A beautiful burning building.

A forest fire.

“The idea of the environment,” Timothy Morton argues, “is more or less a way of considering groups and collectives — humans surrounded by nature, or in continuity with other beings such as animals and plants.” (Ecology Without Nature)

“I take my guitar into a forest,
find a clearing,
kneel,
and play to the trees.”

Chris Toll, The Disinformation Phase.

According to Weird Chicago, “On December 30, 1903, hundreds of adults and school children gathered in the “fireproof” Iroquois Theater in downtown Chicago for a Holiday performance of a play starring popular comedian Eddie Foy. Little did they know that the theater would turn into a blazing deathtrap, leading to the deaths of hundreds of people and creating a haunting that is still being experienced today!”
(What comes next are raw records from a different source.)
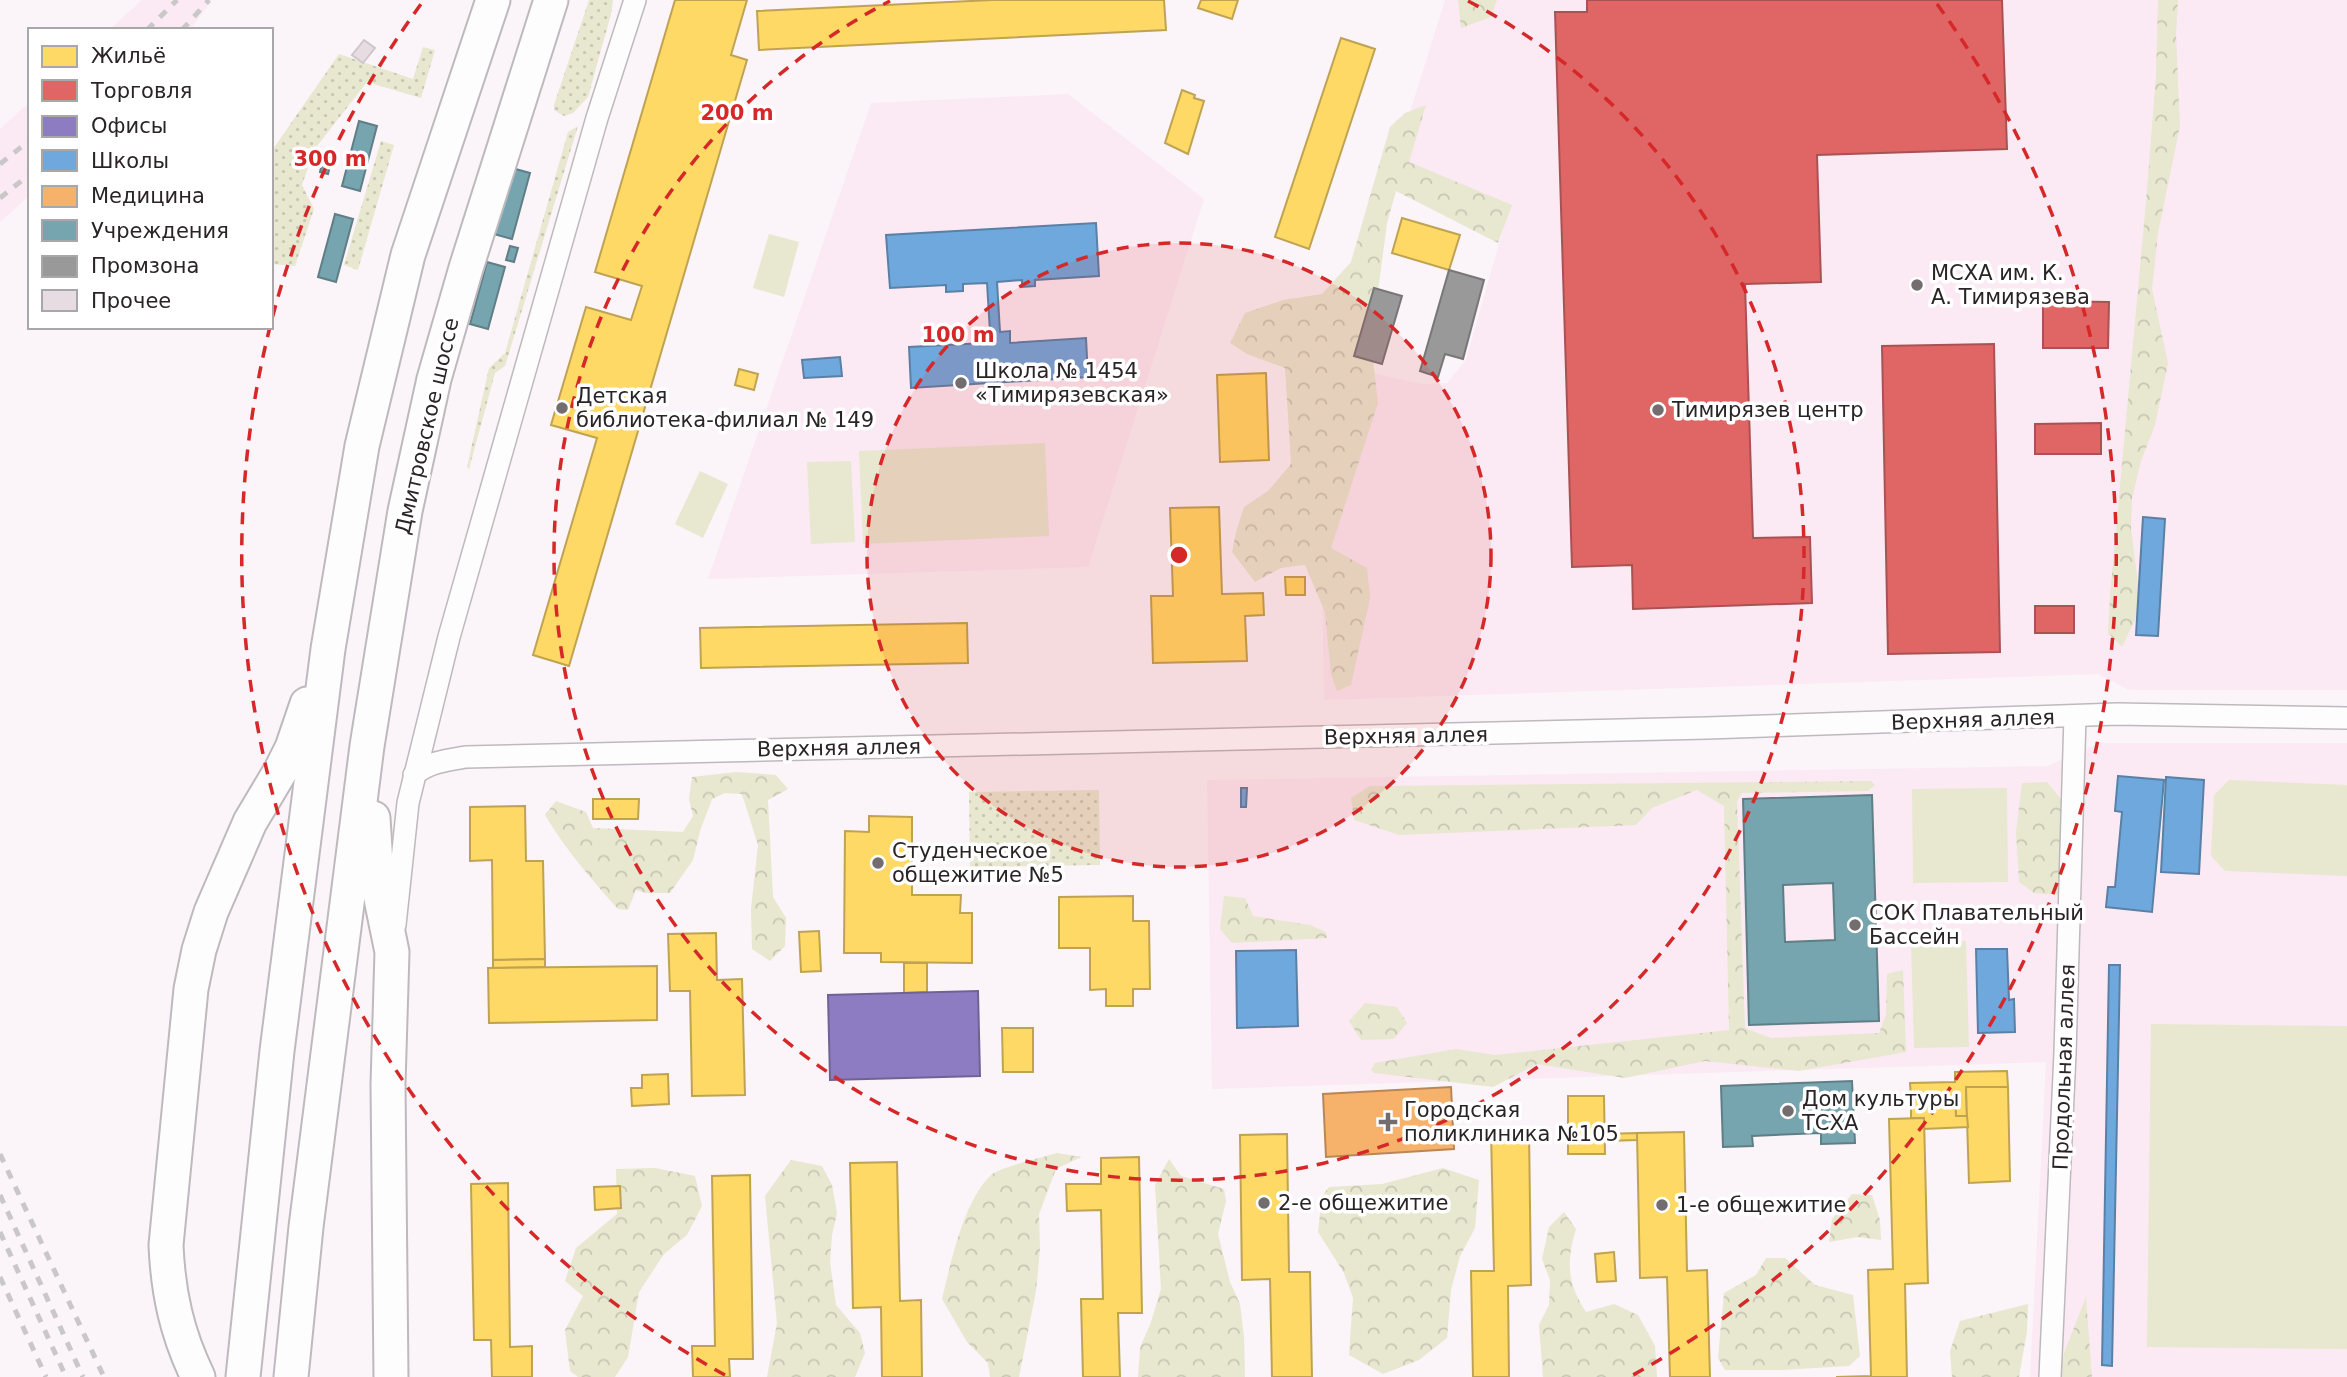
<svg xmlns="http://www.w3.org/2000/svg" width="2347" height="1377" font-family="'DejaVu Sans',sans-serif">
<defs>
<pattern id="grass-dots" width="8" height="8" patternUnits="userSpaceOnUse" patternTransform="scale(1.75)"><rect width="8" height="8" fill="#e8e7d0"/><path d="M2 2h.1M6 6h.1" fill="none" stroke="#c7c6b3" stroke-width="1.8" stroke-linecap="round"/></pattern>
<pattern id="forest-crowns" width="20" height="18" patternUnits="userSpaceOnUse" patternTransform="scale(1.75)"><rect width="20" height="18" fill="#e8e7d0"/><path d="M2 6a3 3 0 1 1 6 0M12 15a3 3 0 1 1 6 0" fill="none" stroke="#c7c6b3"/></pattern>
</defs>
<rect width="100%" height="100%" fill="#fbf4f8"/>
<g fill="#fbeaf4">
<path d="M142,0H212L190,30H109Z"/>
<path d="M1445,0H2347V690H2129L2098,674L1324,700L1319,392L1353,369L1422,384L1447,383L1466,360L1509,209L1392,170Z"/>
<path d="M1068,94L1204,199L1088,567L708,579L871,103Z"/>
<path d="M30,102V195L0,222V129Z"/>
<path d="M2100,743H2347V1377H2030L2046,1062L1212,1089L1207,780L2047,766Z"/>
</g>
<g fill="url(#grass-dots)">
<path d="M589,0H613L611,14L588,97L573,113L564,116L554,110V105Z"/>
<path d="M423,47L435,50L421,98L367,82L314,150L302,185L314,209L295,266L271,264V152L339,54L413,79Z"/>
<path d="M578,126L505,366L495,373L469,469L467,467L489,368L505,353L568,132Z"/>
<path d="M381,141L394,145L358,270L344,265Z"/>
<path d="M1099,790L1100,865L970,867L969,792Z"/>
</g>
<g fill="url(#forest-crowns)">
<path d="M1458,0H1497L1491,17L1461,28Z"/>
<path d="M2158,0H2178L2176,34L2180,126L2158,233L2152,289L2168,363L2155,425L2141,461L2132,499L2131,529L2141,607L2122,647L2108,633L2110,595L2146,202L2156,75Z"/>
<path d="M1426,105L1409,162L1512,205L1498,243L1396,191L1387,223L1378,291L1373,360L1378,403L1331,548L1367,568L1370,598L1351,685L1337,691L1331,674L1325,612L1305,565L1281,568L1255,582L1232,552L1236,532L1244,507L1268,491L1291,464L1285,368L1247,354L1230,343L1245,313L1283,300L1322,294L1351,262L1390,127L1405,113Z"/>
<path d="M736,772L776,775L788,789L768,800L773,897L786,918L785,946L770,961L752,949L751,909L758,845L742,794L725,793L712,799L700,831L693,860L670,893H646L636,890L628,910L618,909C591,879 566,850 545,815L556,801L586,812L593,828L683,832L693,816L689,799L692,777Z"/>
<path d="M1871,781L1875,785L1868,791L1742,793L1737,802L1745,1028L1771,1038L1879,1033L1886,1015L1887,974L1903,970L1906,1052L1799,1071L1705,1061L1625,1078L1537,1064L1493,1087L1374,1073L1371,1070L1375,1063L1456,1049L1495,1055L1729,1030L1724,806L1697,790L1652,808L1636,825L1399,835L1354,820L1351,798L1370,786Z"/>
<path d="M2047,782L2065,804L2060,845L2061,886L2059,895L2034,893L2019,882L2016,832L2022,783Z"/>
<path d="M1224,896L1245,898L1253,916L1310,925L1326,932L1327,938L1232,943L1220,929Z"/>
<path d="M1365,1003L1397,1007L1407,1023L1394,1039L1361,1040L1349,1021Z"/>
<path d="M1057,1153L1081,1157L1056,1169L1039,1214L1040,1249L1036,1291L1019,1377H990L988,1363L967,1342L942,1299C951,1263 963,1202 991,1175C998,1168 1044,1157 1057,1153Z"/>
<path d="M1169,1159L1181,1176L1224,1189L1226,1201L1218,1234L1230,1282L1240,1304L1244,1337L1245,1377H1138L1140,1348L1151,1322L1161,1289L1155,1185Z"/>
<path d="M791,1160L822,1166L832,1185L837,1213L832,1235L830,1262L836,1305L860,1333L865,1353L855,1377H767L777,1323L765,1196Z"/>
<path d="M655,1168L695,1176L702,1206L687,1235L664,1254L639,1292L628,1357L615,1377H578L570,1371L565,1330L583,1296L565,1281L576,1248L617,1214L616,1169Z"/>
<path d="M1443,1168L1479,1180L1475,1228L1460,1256L1451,1290L1447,1338L1419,1360L1383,1374L1349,1355L1353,1298L1344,1273L1318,1232L1322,1196L1329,1187L1382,1184Z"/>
<path d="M1852,1194L1872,1195L1880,1220L1881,1240L1858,1237L1829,1242L1832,1219Z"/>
<path d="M1564,1212L1576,1229C1566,1262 1567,1283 1586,1312L1614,1304L1638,1315L1655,1346L1657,1377H1543L1539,1325L1549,1305L1550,1280L1542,1259L1549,1227Z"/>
<path d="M1766,1258H1785L1815,1285L1853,1295L1860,1356L1849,1366L1782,1370H1725L1718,1358L1724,1293L1756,1275Z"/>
<path d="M2086,1297L2092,1377H2059L2064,1353Z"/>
<path d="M2028,1304L2027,1331L2019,1377H1952L1950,1351L1960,1321Z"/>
</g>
<g fill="#e8e7d0">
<path d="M769,234L799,242L784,297L753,288Z"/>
<path d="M1045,443L1049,536L863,544L859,451Z"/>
<path d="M851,461L855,542L811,544L807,462Z"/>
<path d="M700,471L728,484L703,538L675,524Z"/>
<path d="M2229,780L2347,785V876L2225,871L2211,856L2214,795Z"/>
<path d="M2007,788L2008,882L1913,883L1912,789Z"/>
<path d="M1966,941L1969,1047L1914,1048L1911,942Z"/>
<path d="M2151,1024L2347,1026V1349L2147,1347Z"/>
</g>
<g fill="#ffd966" stroke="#bfa353" stroke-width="2">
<path d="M675,0H747L731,55L747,60L569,666L533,655L597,438L551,425L586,307L631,320L642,286L595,272Z"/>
<path d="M992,0H1164L1166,30L759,50L757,11Z"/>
<path d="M1201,0H1238L1232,19L1198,8Z"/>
<path d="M1341,38L1375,49L1309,249L1275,237Z"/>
<path d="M1182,90L1195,95L1194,98L1204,101L1188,154L1165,143Z"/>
<path d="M1402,218L1460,235L1449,270L1392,253Z"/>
<path d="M739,369L758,374L754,390L735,385Z"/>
<path d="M1266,373L1269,460L1220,462L1217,375Z"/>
<path d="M1219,507L1222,594L1263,593L1264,615L1245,616L1247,661L1153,663L1151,596H1173L1170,508Z"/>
<path d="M1285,577H1305V595H1286Z"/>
<path d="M967,623L968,663L701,668L700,628Z"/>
<path d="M593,799H639L638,819H593Z"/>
<path d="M525,806L526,861H543L545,959L493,960L492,860L470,861V807Z"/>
<path d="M869,816L912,817V895H961L960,913H972V963L881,962V953H844L845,831L869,832Z"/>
<path d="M1133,896V921H1149L1150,989H1133V1006H1106V989L1090,990V948H1059V897Z"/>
<path d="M819,931L821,971L801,972L799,932Z"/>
<path d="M716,933L717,980L742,979L745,1095L692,1096L690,991H670L668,934Z"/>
<path d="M545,959V967L493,968V960Z"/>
<path d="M904,963H927V992L904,993Z"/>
<path d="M657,966V1020L489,1023L488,968Z"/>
<path d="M1002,1028H1033V1072H1003Z"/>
<path d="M2007,1071L2008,1087H1966L1967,1116H1956L1955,1098L1911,1099L1910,1083L1955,1082V1072Z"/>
<path d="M668,1074L669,1104L632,1106L631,1088H642V1075Z"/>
<path d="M1966,1087H2008L2010,1181L1969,1183Z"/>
<path d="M1568,1096H1604L1605,1154H1568Z"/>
<path d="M1955,1098L1956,1116H1967L1968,1127L1924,1129V1118H1911V1099Z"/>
<path d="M1924,1118L1928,1283L1905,1284L1907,1377H1836L1871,1376L1868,1270L1893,1269L1889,1119Z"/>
<path d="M1529,1129L1531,1285L1508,1286L1509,1377H1473L1471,1271H1494L1491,1130Z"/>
<path d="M1684,1132L1687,1271L1707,1270L1710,1377H1670L1667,1277L1640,1278L1637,1133Z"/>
<path d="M1637,1133V1140L1605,1141L1604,1134Z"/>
<path d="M1287,1134L1289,1272H1310L1312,1377H1272L1270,1279L1242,1280L1240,1135Z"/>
<path d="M1139,1157L1142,1313H1118L1120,1377H1083L1081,1299H1103L1101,1210L1067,1211L1066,1184H1101V1158Z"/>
<path d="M897,1162L900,1301L921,1300L922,1377H882L881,1307L853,1308L850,1163Z"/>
<path d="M750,1175L753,1359H729L730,1377H693L692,1346H715L712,1176Z"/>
<path d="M508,1183L510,1347L532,1346V1377H492L491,1340H474L471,1184Z"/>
<path d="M620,1186L621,1208L595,1210L594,1187Z"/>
<path d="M1614,1252L1616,1281L1597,1282L1595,1254Z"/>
</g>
<g fill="#e06666" stroke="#a95253" stroke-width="2">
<path d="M1587,0H2002L2007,149L1817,155L1821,282L1745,284L1753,538L1810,537L1812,603L1633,609L1632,565L1572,567L1555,12H1587Z"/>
<path d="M2043,301L2109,302L2108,348H2043Z"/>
<path d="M1994,344L2000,652L1888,654L1882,346Z"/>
<path d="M2101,423V454H2035V424Z"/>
<rect x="2035" y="606" width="39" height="27"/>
</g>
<path fill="#8e7cc3" stroke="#706294" stroke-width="2" d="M978,991L980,1076L830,1080L828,995Z"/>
<g fill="#6fa8dc" stroke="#5a80a6" stroke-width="2">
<path d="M1096,223L1099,276L1035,280V286L1022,287V280L997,282L1000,332L1010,331V343L1086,338L1088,377L911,388L909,347L985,343L984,332H990L987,283L963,284V291L946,292V285L890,288L886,235Z"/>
<path d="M840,357L842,376L804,378L802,360Z"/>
<path d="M2143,517L2165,519L2158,636L2136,635Z"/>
<path d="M2118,776L2164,780L2152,912L2106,907L2108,887H2115L2122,812L2115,811Z"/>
<path d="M2166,777L2204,780L2199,874L2161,872Z"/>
<path d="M1241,788H1247L1246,807H1241Z"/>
<path d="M1976,949H2007L2009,1000L2014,999L2015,1032L1978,1033Z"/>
<path d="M1296,950L1298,1026L1237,1028L1236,951Z"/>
<path d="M2109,965H2120L2112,1366L2102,1365Z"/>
</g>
<path fill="#f6b26b" stroke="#b98757" stroke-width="2" d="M1451,1087L1454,1149L1326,1157L1323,1094Z"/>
<g fill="#76a5af" stroke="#5f7e86" stroke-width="2" fill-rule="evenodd">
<path d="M359,121L377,126L360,191L342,186Z"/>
<path d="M324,155L332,158L328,174L320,172Z"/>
<path d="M512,168L530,173L512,239L494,234Z"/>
<path d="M335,214L353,219L336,282L318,277Z"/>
<path d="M510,246L518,248L514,262L506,260Z"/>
<path d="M487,262L505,267L488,329L470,324Z"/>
<path d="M1872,795L1879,1021L1749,1025L1743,799ZM1833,883L1835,940L1785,942L1783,885Z"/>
<path d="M1852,1081L1855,1143L1821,1144V1133L1752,1136L1753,1146L1723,1147L1721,1086Z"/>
</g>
<g fill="#999" stroke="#787677" stroke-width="2">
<path d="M1449,270L1484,280L1463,359L1445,354L1438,377L1420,371Z"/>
<path d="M1374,288L1402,296L1382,364L1354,356Z"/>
</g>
<path fill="#e8dce3" stroke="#cdc7ca" stroke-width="2" d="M364,40L375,48L363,63L352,55Z"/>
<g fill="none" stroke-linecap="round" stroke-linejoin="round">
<g stroke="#beb9bc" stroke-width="24">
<g id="street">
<path d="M414,775C428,762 448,760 466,757L1707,728L2117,714L2347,718"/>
<path d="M395,925L408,803L449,637L597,118L635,0"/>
<path d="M2050,1377L2065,1053L2075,716"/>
</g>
</g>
<g stroke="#beb9bc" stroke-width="37">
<g id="primary">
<path d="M373,818L377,879L392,952L388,1084L391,1377"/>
<path d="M198,1377C177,1334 168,1293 166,1245L191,989L199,950L211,912L250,822L281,770L292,748L307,704"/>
<path d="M243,1377L277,1051L328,649L362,446L408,255L493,0"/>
<path d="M291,1377L306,1227L367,746L405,511L434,379L466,268L551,0"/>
</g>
</g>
<use href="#street" stroke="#fefdfe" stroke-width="21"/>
<use href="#primary" stroke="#fefdfe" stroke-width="33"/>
<g stroke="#c9c7c8" stroke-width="5" stroke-dasharray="9 9" stroke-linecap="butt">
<path d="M147,30L177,0"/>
<path d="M182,30L209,0"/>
<path d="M0,164L30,140"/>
<path d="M0,198L30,174"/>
<path d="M0,1154L104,1377"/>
<path d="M0,1195L83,1377"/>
<path d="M0,1232L66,1377"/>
<path d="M0,1277L46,1377"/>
</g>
</g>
<circle cx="1179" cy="555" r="312" fill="#d62828" fill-opacity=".12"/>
<g fill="none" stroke="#d62828" stroke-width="3.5" stroke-dasharray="12 9">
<circle cx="1179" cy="555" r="312"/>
<path d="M1468 1A625 625 0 1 1 890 1"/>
<path d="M725 1375A937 937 0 0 1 421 4M1937 4A937 937 0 0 1 1633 1375"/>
</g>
<g fill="#736d70" stroke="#fff" stroke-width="2.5">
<circle cx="1917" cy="285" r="7"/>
<circle cx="961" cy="383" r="7"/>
<circle cx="562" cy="408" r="7"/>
<circle cx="1658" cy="410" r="7"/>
<circle cx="878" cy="863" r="7"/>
<circle cx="1855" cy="925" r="7"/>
<circle cx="1788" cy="1111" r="7"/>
<path d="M1384.5 1111.5h7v7h7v7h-7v7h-7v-7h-7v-7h7z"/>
<circle cx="1264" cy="1203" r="7"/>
<circle cx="1662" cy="1205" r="7"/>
</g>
<g text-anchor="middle" stroke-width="7" stroke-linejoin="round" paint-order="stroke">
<g font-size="21" fill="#2a2427" stroke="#fff" text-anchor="start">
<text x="1931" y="280">МСХА им. К.<tspan x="1931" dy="24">А. Тимирязева</tspan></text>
<text x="975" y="378">Школа № 1454<tspan x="975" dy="24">«Тимирязевская»</tspan></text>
<text x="576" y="403">Детская<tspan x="576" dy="24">библиотека-филиал № 149</tspan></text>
<text x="1672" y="417">Тимирязев центр</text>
<text x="892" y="858">Студенческое<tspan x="892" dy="24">общежитие №5</tspan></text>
<text x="1869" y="920">СОК Плавательный<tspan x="1869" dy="24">Бассейн</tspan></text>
<text x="1802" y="1106">Дом культуры<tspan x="1802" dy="24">ТСХА</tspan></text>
<text x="1404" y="1117">Городская<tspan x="1404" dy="24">поликлиника №105</tspan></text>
<text x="1278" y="1210">2-е общежитие</text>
<text x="1676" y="1212">1-е общежитие</text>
</g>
<g font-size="21" fill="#2a2427" stroke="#fff">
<text transform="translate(427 426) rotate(-77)" y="7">Дмитровское шоссе</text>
<text transform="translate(1973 720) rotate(-2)" y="7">Верхняя аллея</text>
<text transform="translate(1406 736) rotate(-1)" y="7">Верхняя аллея</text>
<text transform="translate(839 748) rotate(-1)" y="7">Верхняя аллея</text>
<text transform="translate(2064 1067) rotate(-88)" y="7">Продольная аллея</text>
</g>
</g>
<circle cx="1179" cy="555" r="10" fill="#d62828" stroke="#fff" stroke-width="3.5"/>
<g font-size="21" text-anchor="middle" font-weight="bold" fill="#d62828" stroke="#fff" stroke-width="7" stroke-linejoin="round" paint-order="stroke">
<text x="737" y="120">200 m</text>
<text x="330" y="166">300 m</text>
<text x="958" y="342">100 m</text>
</g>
<rect x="28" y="28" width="245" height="301" fill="#ffffff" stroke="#aaa7a9" stroke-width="2"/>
<rect x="42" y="46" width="35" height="21" fill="#ffd966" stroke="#aaa7a9" stroke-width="2"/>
<text x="91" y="63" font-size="21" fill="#2a2427">Жильё</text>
<rect x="42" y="80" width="35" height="21" fill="#e06666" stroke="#aaa7a9" stroke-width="2"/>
<text x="91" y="98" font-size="21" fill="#2a2427">Торговля</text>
<rect x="42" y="116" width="35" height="21" fill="#8e7cc3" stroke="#aaa7a9" stroke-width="2"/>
<text x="91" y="133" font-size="21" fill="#2a2427">Офисы</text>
<rect x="42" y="150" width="35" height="21" fill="#6fa8dc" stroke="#aaa7a9" stroke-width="2"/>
<text x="91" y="168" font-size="21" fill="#2a2427">Школы</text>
<rect x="42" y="186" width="35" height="21" fill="#f6b26b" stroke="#aaa7a9" stroke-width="2"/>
<text x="91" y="203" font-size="21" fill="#2a2427">Медицина</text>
<rect x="42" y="220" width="35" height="21" fill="#76a5af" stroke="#aaa7a9" stroke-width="2"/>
<text x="91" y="238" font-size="21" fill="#2a2427">Учреждения</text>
<rect x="42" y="256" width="35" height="21" fill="#999999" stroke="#aaa7a9" stroke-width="2"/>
<text x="91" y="273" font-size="21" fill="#2a2427">Промзона</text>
<rect x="42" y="290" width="35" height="21" fill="#e8dce3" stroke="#aaa7a9" stroke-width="2"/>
<text x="91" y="308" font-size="21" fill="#2a2427">Прочее</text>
</svg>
To bring together, to separate.

“Ghostfire is colorless.” (MTG)

“In the beginning I had no doppelganger.” Kim Parko, Cure All.

Insidious, director James Wan

Le Locataire, directed by Roman Polanski

Persona, directed by Ingmar Bergman

Two is the beginning of the end. As in, you and me, Peter; we make two and the story, and the story takes on an and then.” Jenny Boully, Not Merely Because of the Unknown that was Stalking Toward Them.

Mulholland Drive, directed by David Lynch

Dead Ringers, directed by David Cronenberg

A Zed & Two Noughts, directed by Peter Greenaway

The specter… the double… alive in violence, fire, the combination of sleep and fear…

“My cunt in the moonlight. Afterwards, we eat pasta with cream and only use one bowl.” S P R A W L, Danielle Dutton.

From one comes two. The host and spirit.

Possession.

“I am trying to say something but I have not said it.
Why.
Because I add my my I.
I will be called my dear here.
Which will not be why I try
This which I say is this.”

Stanzas in Meditation, Gertrude Stein.